交わりと奉仕に向けられている秘跡(叙階の秘跡・結婚の秘跡)
教区報84号より
 
 秘跡を概観するシリーズの三つ目の秘跡として、「叙階の秘跡」と「結婚の秘跡」をお届します。この二つの秘跡も、共同体の中で、御父のいつくしみの表われである「みことば」をいただき、みことばである御子と共に御父との出会いに向かう秘跡です。両秘跡とも、ことばの典礼祭儀に続いて行われるのはそのためです。
 入信の秘跡によって神の民の一員となったすべての「信者」は、キリストの祭司職に与り、福音を宣べ伝えるように呼ばれています。この祭司の民の中から、キリストの名において秘跡的に祭司としての役務を担う司教、司祭、そして共同体への奉仕のために助祭が立てられます。この司教、司祭、助祭の役務に任じる恵みを与えるのが叙階の秘跡です。
 司教、司祭、助祭の叙階式に共通しているのは、受階者の頭に司教が聖霊の働きを求めて按手し、聖別の祈りを唱える行為です。この役務はキリストから直接使徒たちに託されたものなので、とくに使徒の後継者である司教聖別の際は「最高の祭司職、聖なる役務の頂点」と呼ばれる叙階の秘跡の充満が授けられます。司教によって叙階され、司教から派遣される司祭は、司教の忠実かつ賢明な協力者として、預言者、祭司、王であるキリストの役務に参与します。この役務は、キリストが生きた愛を実践し、「仕えられるためではなく、仕えるために来た」(マタイ20・28)キリストに倣って、コムニオ(交わりの一致)を大切にしながら、民を愛し、民に仕えるキリストの使命を継続する役務なのです。

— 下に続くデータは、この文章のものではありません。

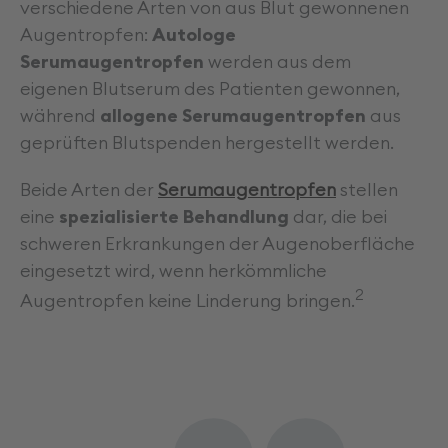
verschiedene Arten von aus Blut gewonnenen
Augentropfen:
Autologe
Serumaugentropfen
werden aus dem
eigenen Blutserum des Patienten gewonnen,
„
während
allogene Serumaugentropfen
aus
geprüften Blutspenden hergestellt werden.
Beide Arten der
Serumaugentropfen
stellen
eine
spezialisierte Behandlung
dar, die bei
schweren Erkrankungen der Augenoberfläche
eingesetzt wird, wenn herkömmliche
2
Augentropfen keine Linderung bringen.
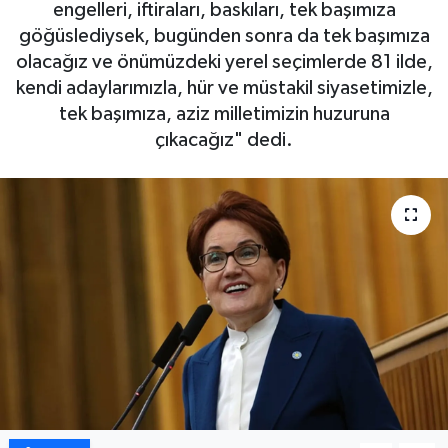
engelleri, iftiraları, baskıları, tek başımıza
göğüslediysek, bugünden sonra da tek başımıza
DÜNYA
olacağız ve önümüzdeki yerel seçimlerde 81 ilde,
kendi adaylarımızla, hür ve müstakil siyasetimizle,
EGE
tek başımıza, aziz milletimizin huzuruna
EĞİTİM
çıkacağız" dedi.
EKOLOJİ VE ÇEVRE
BİLİM VE TEKNOLOJİ
GENEL
GÜNDEM
HABERDE İNSAN
KÜLTÜR SANAT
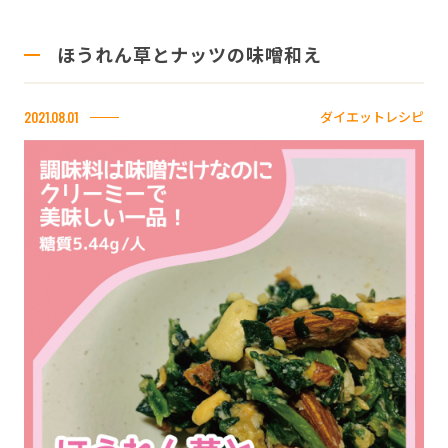
ほうれん草とナッツの味噌和え
ダイエットレシピ
2021.08.01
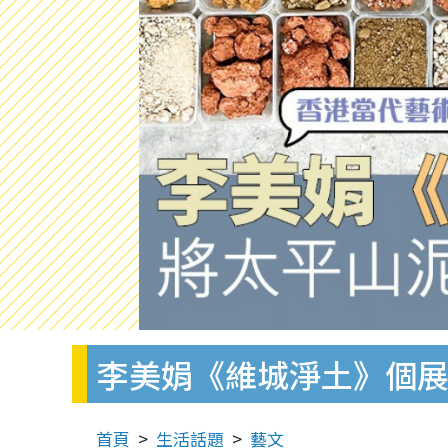
李美娟《維城淨土》個展
首頁
生活話題
藝文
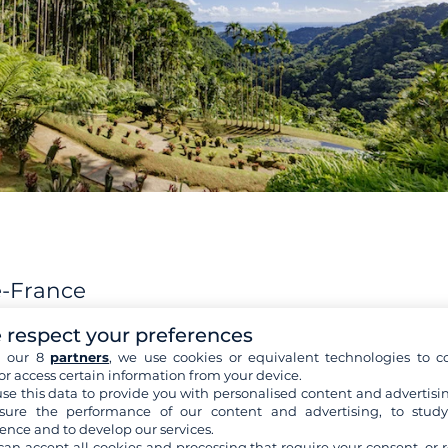
e-France
 respect your preferences
ce se dessine un bassin enclavé dans la côte Caraïbes. La b
t appelée
Baie des Flamands,
en hommage aux réfugiés
h our 8
partners
, we use cookies or equivalent technologies to co
or access certain information from your device.
inique au XVIIème siècle, est un magnifique espace de navig
se this data to provide you with personalised content and advertisin
nt
loué un catamaran en Martinique.
Depuis 2011, elle a mêm
ure the performance of our content and advertising, to stud
clusive des
plus belles baies au monde
selon le World Travel
ence and to develop our services.
ie de San Francisco des États-Unis et de la baie du Mont-Sain
can accept all cookies and processing that require your consent, or r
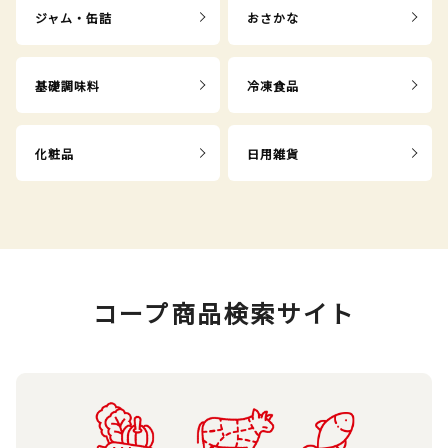
ジャム・缶詰
おさかな
基礎調味料
冷凍食品
化粧品
日用雑貨
コープ商品検索サイト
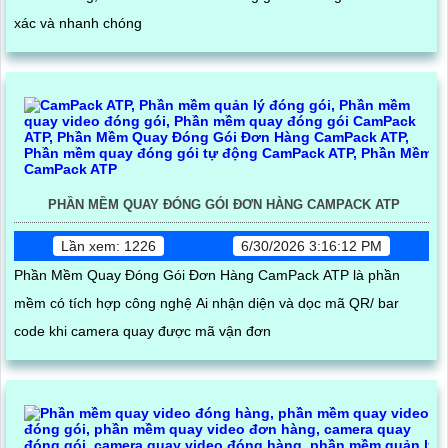
xác và nhanh chóng
PHẦN MỀM QUAY ĐÓNG GÓI ĐƠN HÀNG CAMPACK ATP
Lần xem: 1226
6/30/2026 3:16:12 PM
Phần Mềm Quay Đóng Gói Đơn Hàng CamPack ATP là phần
mềm có tích hợp công nghệ Ai nhận diện và dọc mã QR/ bar
code khi camera quay được mã vận đơn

 この重要な任務を帯びた司祭職への召命は、入信の秘跡を受けて神の民となった信者の家庭の中から生まれます。キリスト者としてのコムニオと子どもの出産と養育を目指して、家族共同体を築き発展させるための恵みを与えるのが、結婚の秘跡です。
 この二つの秘跡の関わりを大切に考える教皇フランシスコは、『家族』という講話集の中で、「教会とは霊的家族であり、家庭とは小さな教会である」と述べています。神のひとり子イエスは小さな村の家庭に生まれ、そこで御父からの使命を確かめながら「知恵が増し、背丈も伸び、神と人とに愛され」(ルカ2・52)る人へと成長し、公生活に向かう準備をなさいました。
 結婚や家庭に関わる価値観が多様化している現代社会にあってわたしたちは、次世代を担う子どもたちの出産と養育という重大な使命が神から託されていることを大切にしたいと思います。子どもたちが心身ともに安らぐ場である家庭を築くために必要な「結婚」の制度を大事にしていく必要があります。
 カトリック教会は、家庭の礎を築く「結婚の秘跡」の大切さを知っているがゆえに、その準備となる「結婚講座」や手続きを重んじています。秘跡にまで高められている結婚の意義を今一度確認し、結婚生活を全うするために必要な恵みを受ける機会として活用していただけることを望みます。